L’organisation du Dich Van

Il est divisé en trois « départements », assistés de conseillers étrangers, dont ceux du PCF, chargés, chacun en ce qui le concerne, des français, des musulmans, des africains et des soldats de la Légion Etrangère, et aussi de veiller à l’application des directives du Tong-Bô et au fonctionnement du système.
Ainsi le PCF joua un rôle essentiel, non seulement dans la conception, mais aussi dans l’exécution du lavage de cerveau, ce qui explique sa parfaite adaptation aux mentalités françaises et partant sa redoutable efficacité. Georges Boudarel en sera un excellent exemple.
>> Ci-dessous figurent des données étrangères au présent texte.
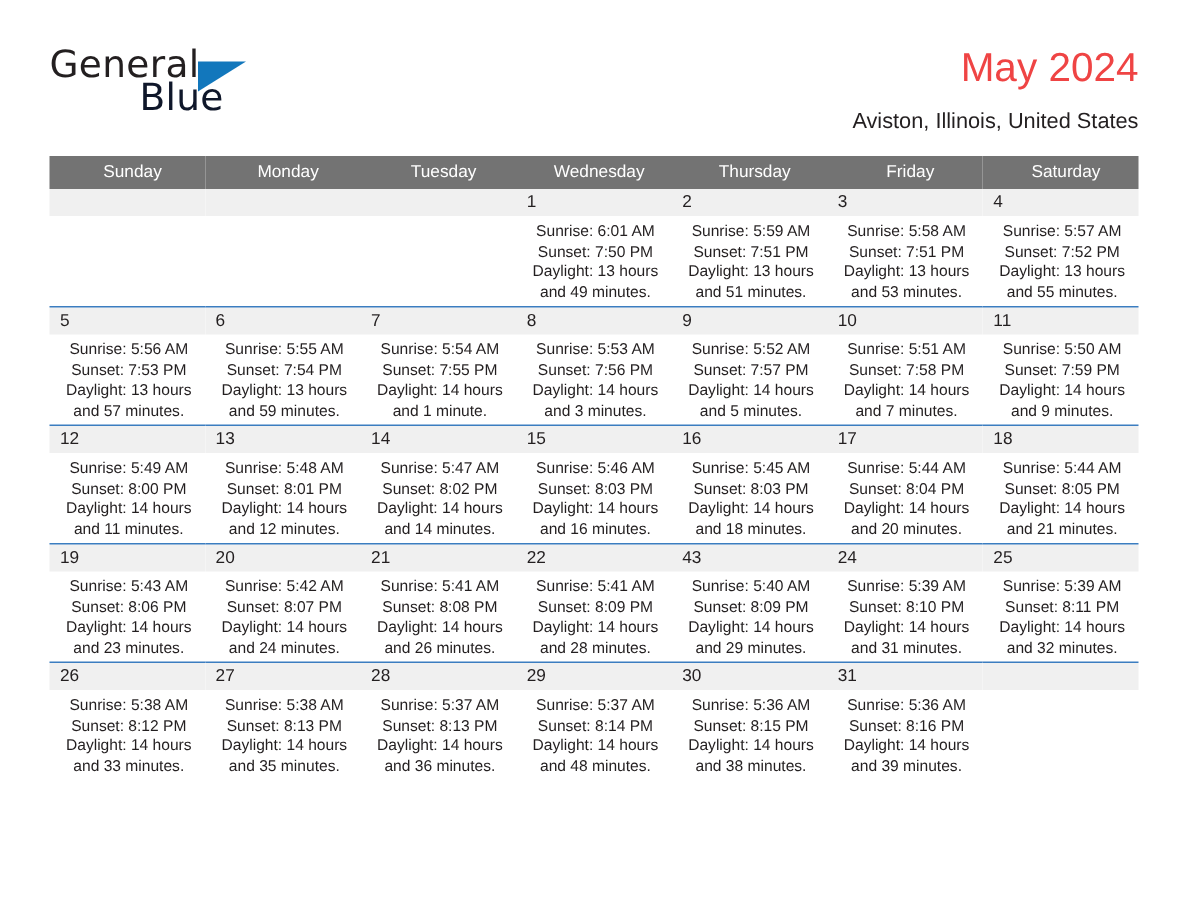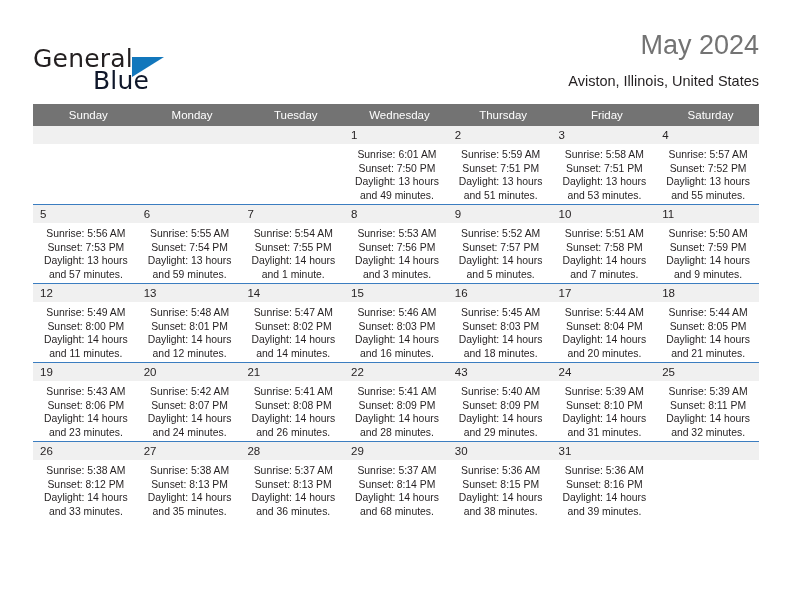--- a/index.html
+++ b/index.html
@@ -25,21 +25,21 @@
   .header {
     position: absolute;
     left: 33px;
     top: 28px;
     right: 33px;
     height: 72px;
   }
   .brand {
     position: absolute;
     left: 0;
-    top: 16px;
+    top: 0;
     width: 170px;
     height: 58px;
   }
   .brand-general {
     position: absolute;
     left: 0;
     top: 0;
     font-size: 25px;
     letter-spacing: 0.2px;
     color: #231f20;
@@ -67,21 +67,21 @@
   }
 
   .title-block {
     position: absolute;
     right: 0;
     top: 0;
     text-align: right;
   }
   .cal-title {
     font-size: 27px;
-    color: #737373;
+    color: #ef4444;
     line-height: 34px;
     white-space: nowrap;
     font-weight: 400;
   }
   .cal-subtitle {
     font-size: 14.5px;
     color: #231f20;
     line-height: 22px;
     margin-top: 8px;
     white-space: nowrap;
@@ -461,21 +461,21 @@
               <div>Daylight: 14 hours</div>
               <div>and 36 minutes.</div>
             </div>
           </td>
           <td>
             <div class="daynum">29</div>
             <div class="cell-body">
               <div>Sunrise: 5:37 AM</div>
               <div>Sunset: 8:14 PM</div>
               <div>Daylight: 14 hours</div>
-              <div>and 68 minutes.</div>
+              <div>and 48 minutes.</div>
             </div>
           </td>
           <td>
             <div class="daynum">30</div>
             <div class="cell-body">
               <div>Sunrise: 5:36 AM</div>
               <div>Sunset: 8:15 PM</div>
               <div>Daylight: 14 hours</div>
               <div>and 38 minutes.</div>
             </div>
Buts – méthodes – slogans – fêtes – héros et liturgie marxistes

Buts majeurs : amener les prisonniers à épouser la cause qu’ils étaient venus combattre ; les engager dans la lutte pour la paix et le rapatriement du CEFEO ; les convertir au communisme ; les convaincre de la juste cause du Vietnam.

Les libérations inconditionnelles visaient trois objectifs : « inoculer » ces convertis devenus pacifistes dans les rangs du CEFEO pour amoindrir sa combativité ; donner au Viet-Minh magnanime une dimension internationale en prouvant son humanisme ; se débarrasser des bouches inutiles.

Les méthodes étaient héritées des expériences nazies, soviétiques, chinoises et fascistes qui avaient mis en pratique les techniques de conditionnement, de manipulation et de d’endoctrinement des masses.

Citons : la coupure totale avec le milieu initial créant l’isolement absolu ; l’abolition des grades et des références morales ou sociales; la délation érigée en règle et considérée comme un devoir ; la répétition incessante des arguments et slogans ; la critique et l’autocritique ; la mauvaise conscience éveillée chez tous ; le mirage de la libération ; le stakhanovisme : l’idéal du dépassement des normes ; le chantage non dit à la mort, chacun sachant son espérance de vie limitée.

Tel l’homme qui se noie, le captif s’accroche à la branche que lui tend le bienveillant can-bô. Il est mûr pour tous les renoncements.

Les slogans sont évidemment ceux, bien éculés, du PCF et du parti communiste soviétique qui envoie ses directives à tous les partis frères : la sale guerre, l’impérialisme sanguinaire, le colonialisme exploiteur, avide et perfide, le capitalisme égoïste, le socialisme généreux, le droit des peuples à disposer d’eux-mêmes etc.

Les héros de l’émancipation de l’homme, les bienfaiteurs de l’humanité sont évidemment :Marx, Engels, Lénine, Staline, Mao-Tsé-Tung, Ho-Chi-Minh, mais aussi : Henry Martin, Raymonde Dienne, Eugénie Cotton, Jeannette Veermersch, ces figures momentanées du PCF. Sont cités aussi : Maurice Thorez, Jacques Duclos, le ménage Joliot Curie, les marins des cuirassés Potemkine et Aurora, les mutins de la Mer Noire, André Marty …jusqu’à sa disgrâce.

La dynamique révolutionnaire est sans cesse attisée par des fêtes, meetings, cérémonies, anniversaires, célébrations de toutes sortes où le grandiose se mêle au grotesque !

Ces rassemblements sont ponctués de discours, déclarations spontanées, manifestes émanant des captifs mandatés par la masse, de slogans répétés en chœur, de chants et tout spécialement l’Internationale, de litanies rappelant les hauts faits des héros, tel Lé-Ong-Phong personnage historique.

Tout ce rituel donne naissance à une phraséologie conventionnelle parfois cocasse résultant de la formation primaire des can-bôs et de leur piètre connaissance du français. Elle est inspirée des thèmes chers à l’Humanité, le journal du PCF,dont les plus récents exemplaires datent alors de six mois.

L’ensemble de ces actions est animé par le can-bô. Il vit journellement auprès des prisonniers, les connaît, les note, suscite leur engagement dans la lutte, écoute les délateurs, manipule ses agents, isole les nouveaux arrivants pour les empêcher de répandre de fausses nouvelles. Cadre de contact, il conduit la « rééducation ».

Parfois lui est adjoint un transfuge français. Ce fut le cas de Georges Boudarel, présent au Camp N°113 depuis février 1953 jusqu’en janvier 1954. Ses capacités d’action étaient réelles. Il jugeait en effet de la maturité socialiste des détenus, et par conséquent de leur aptitude à une éventuelle libération, dont dépendaient leurs ultimes chances de survie. Sans avoir à les brutaliser, il avait ainsi sur eux le pouvoir de vie ou de mort.

Notons que des femmes d’origine française, parfois prises en otages en 1946, collaborèrent au Dich-Van. Ce fut le cas de madame Ben et de Camille Sigonnet au camp N°113 en 1951, où le rédacteur de ce document les a bien connues.